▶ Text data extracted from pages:
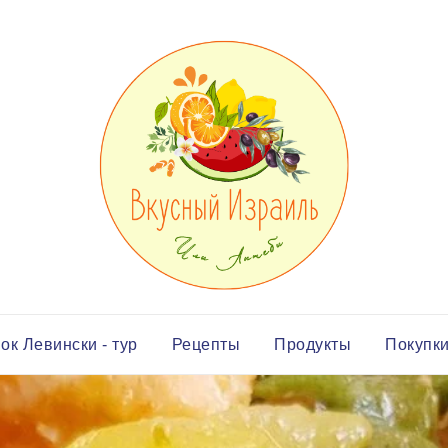
ок Левински - тур
Рецепты
Продукты
Покупк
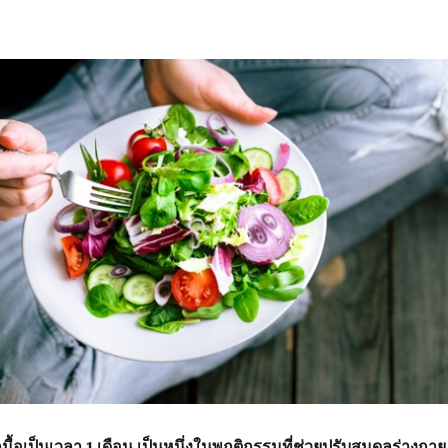
กมื้อเป็นเวลา 1 เดือน เป็นหนึ่งในพฤติกรรมที่ช่วยปรับสมดุลร่างกาย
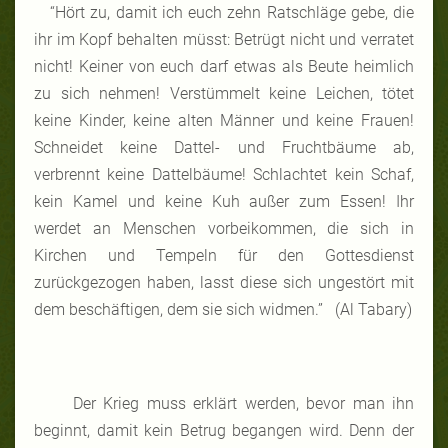
“Hört zu, damit ich euch zehn Ratschläge gebe, die
ihr im Kopf behalten müsst: Betrügt nicht und verratet
nicht! Keiner von euch darf etwas als Beute heimlich
zu sich nehmen! Verstümmelt keine Leichen, tötet
keine Kinder, keine alten Männer und keine Frauen!
Schneidet keine Dattel- und Fruchtbäume ab,
verbrennt keine Dattelbäume! Schlachtet kein Schaf,
kein Kamel und keine Kuh außer zum Essen! Ihr
werdet an Menschen vorbeikommen, die sich in
Kirchen und Tempeln für den Gottesdienst
zurückgezogen haben, lasst diese sich ungestört mit
dem beschäftigen, dem sie sich widmen.” (Al Tabary)
Der Krieg muss erklärt werden, bevor man ihn
beginnt, damit kein Betrug begangen wird. Denn der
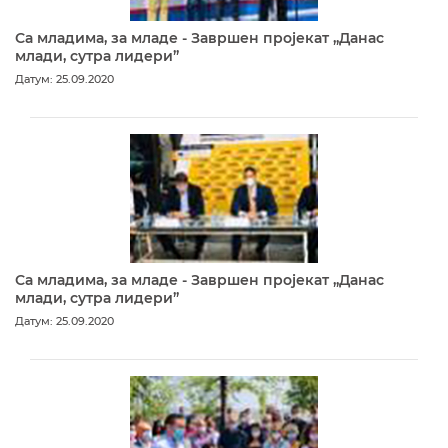
Са младима, за младе - Завршен пројекат „Данас
млади, сутра лидери”
Датум: 25.09.2020
Са младима, за младе - Завршен пројекат „Данас
млади, сутра лидери”
Датум: 25.09.2020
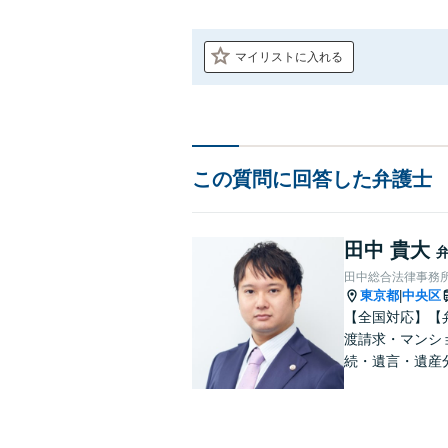
マイリストに入れる
この質問に回答した弁護士
田中 貴大
田中総合法律事務
東京都
中央区
|
【全国対応】【
渡請求・マンシ
続・遺言・遺産
せください。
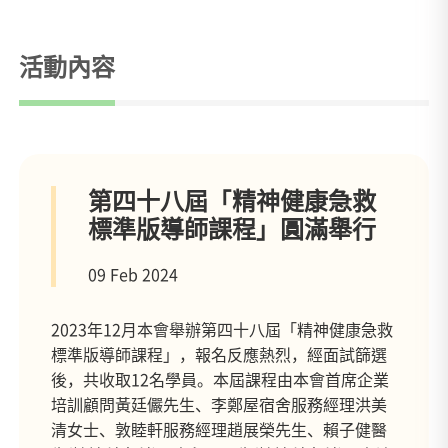
活動內容
第四十八屆「精神健康急救
標準版導師課程」圓滿舉行
09 Feb 2024
2023年12月本會舉辦第四十八屆「精神健康急救
標準版導師課程」，報名反應熱烈，經面試篩選
後，共收取12名學員。本屆課程由本會首席企業
培訓顧問黃廷儼先生、李鄭屋宿舍服務經理洪美
清女士、敦睦軒服務經理趙展榮先生、賴子健醫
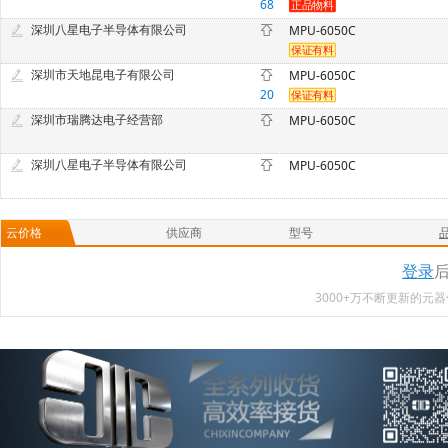
68
深圳八星电子半导体有限公司
MPU-6050C
深圳市天地昆电子有限公司
MPU-6050C
20
深圳市瑞腾达电子经营部
MPU-6050C
深圳八星电子半导体有限公司
MPU-6050C
云价格
供应商
型号
登录
3000+万不断更新的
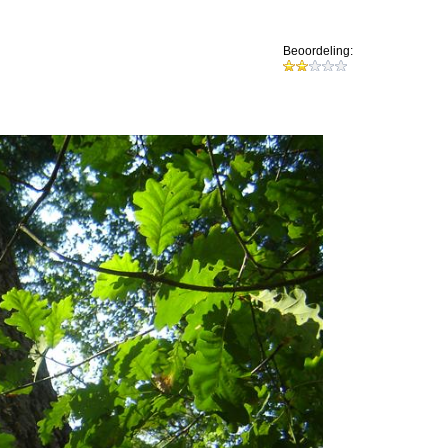
Beoordeling:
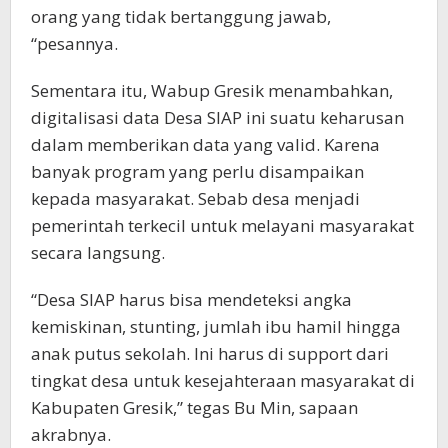
orang yang tidak bertanggung jawab,
“pesannya.
Sementara itu, Wabup Gresik menambahkan,
digitalisasi data Desa SIAP ini suatu keharusan
dalam memberikan data yang valid. Karena
banyak program yang perlu disampaikan
kepada masyarakat. Sebab desa menjadi
pemerintah terkecil untuk melayani masyarakat
secara langsung.
“Desa SIAP harus bisa mendeteksi angka
kemiskinan, stunting, jumlah ibu hamil hingga
anak putus sekolah. Ini harus di support dari
tingkat desa untuk kesejahteraan masyarakat di
Kabupaten Gresik,” tegas Bu Min, sapaan
akrabnya.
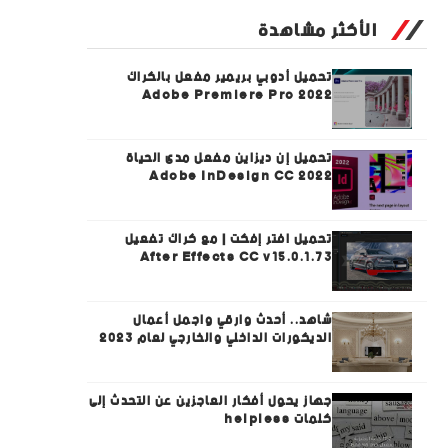
الأكثر مشاهدة
تحميل أدوبي بريمير مفعل بالكراك
Adobe Premiere Pro 2022
تحميل إن ديزاين مفعل مدى الحياة
Adobe InDesign CC 2022
تحميل افتر إفكت | مع كراك تفعيل
After Effects CC v15.0.1.73
شاهد.. أحدث وارقي واجمل أعمال
الديكورات الداخلي والخارجي لعام 2023
جهاز يحول أفكار العاجزين عن التحدث إلى
كلمات helpless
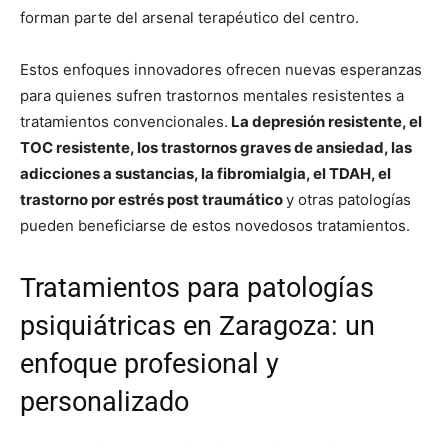
forman parte del arsenal terapéutico del centro.
Estos enfoques innovadores ofrecen nuevas esperanzas
para quienes sufren trastornos mentales resistentes a
tratamientos convencionales.
La depresión resistente, el
TOC resistente, los trastornos graves de ansiedad, las
adicciones a sustancias, la fibromialgia, el TDAH, el
trastorno por estrés post traumático
y otras patologías
pueden beneficiarse de estos novedosos tratamientos.
Tratamientos para patologías
psiquiátricas en Zaragoza: un
enfoque profesional y
personalizado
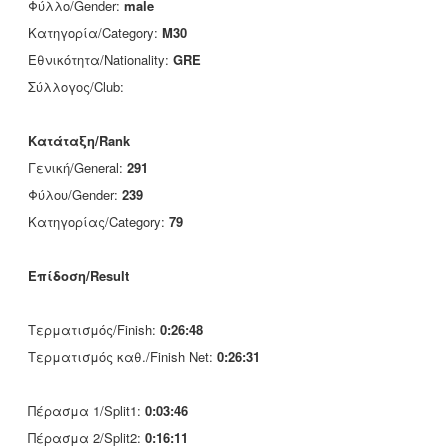
Φύλλο/Gender:
male
Κατηγορία/Category:
M30
Εθνικότητα/Nationality:
GRE
Σύλλογος/Club:
Κατάταξη/Rank
Γενική/General:
291
Φύλου/Gender:
239
Κατηγορίας/Category:
79
Επίδοση/Result
Τερματισμός/Finish:
0:26:48
Τερματισμός καθ./Finish Net:
0:26:31
Πέρασμα 1/Split1:
0:03:46
Πέρασμα 2/Split2:
0:16:11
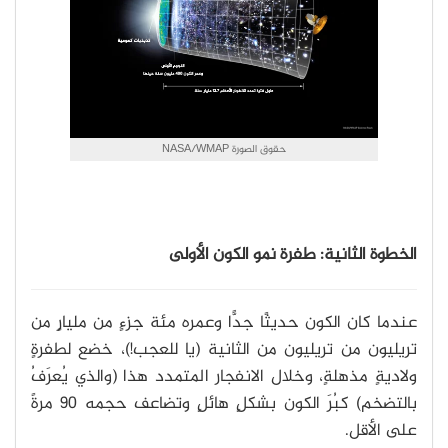
حقوق الصورة NASA/WMAP
الخطوة الثانية: طفرة نمو الكون الأولى
عندما كان الكون حديثًا جدًّا وعمره مئة جزءٍ من مليارٍ من
تريليون من تريليون من الثانية (يا للعجب!)، خضع لطفرةٍ
ولاديةٍ مذهلةٍ، وخلال الانفجار المتمدد هذا (والذي يُعرَفُ
بالتضخم) كبُرَ الكون بشكلٍ هائلٍ وتضاعف حجمه 90 مرةً
على الأقل.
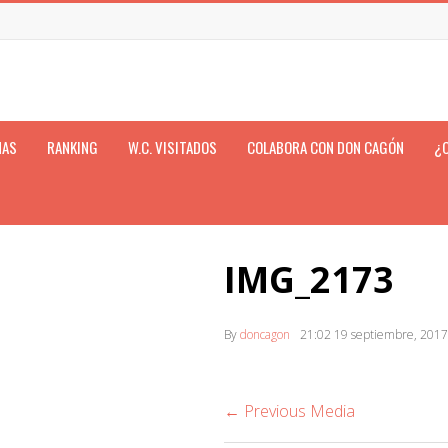
NAS
RANKING
W.C. VISITADOS
COLABORA CON DON CAGÓN
¿
IMG_2173
By
doncagon
21:02
19 septiembre, 2017
← Previous Media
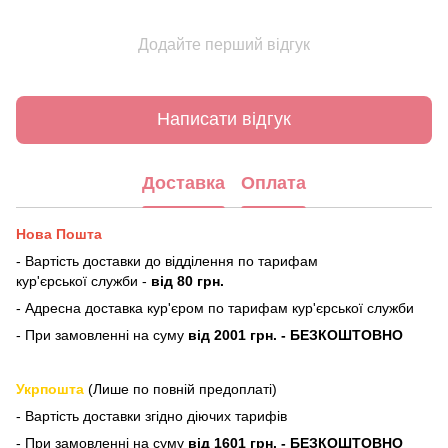
Додайте перший відгук
Написати відгук
Доставка
Оплата
Нова Пошта
- Вартість доставки до відділення по тарифам
кур'єрської служби -
від 80 грн.
- Адресна доставка кур'єром по тарифам кур'єрської служби
- При замовленні на суму
від 2001 грн. - БЕЗКОШТОВНО
Укрпошта
(Лише по повній предоплаті)
- Вартість доставки згідно діючих тарифів
- При замовленні на суму
від 1601 грн. - БЕЗКОШТОВНО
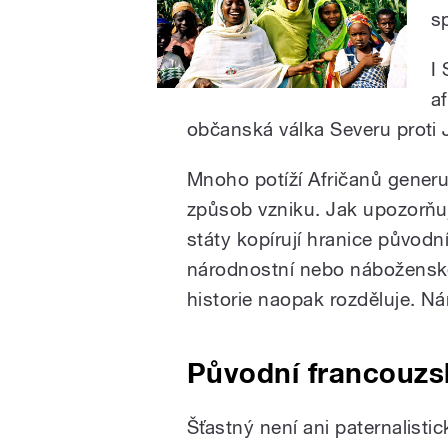
s
I
a
občanská válka Severu proti 
Mnoho potíží Afričanů generu
způsob vzniku. Jak upozorňu
státy kopírují hranice původní
národnostní nebo náboženské
historie naopak rozděluje. Ná
Původní francouzs
Šťastný není ani paternalistic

▶ THE PROBLEM:
Find each line in the material above that contains the string "єрської", and copy every such line in full.

▶ TASK SOLUTION:
кур'єрської служби -
- Адресна доставка кур'єром по тарифам кур'єрської служби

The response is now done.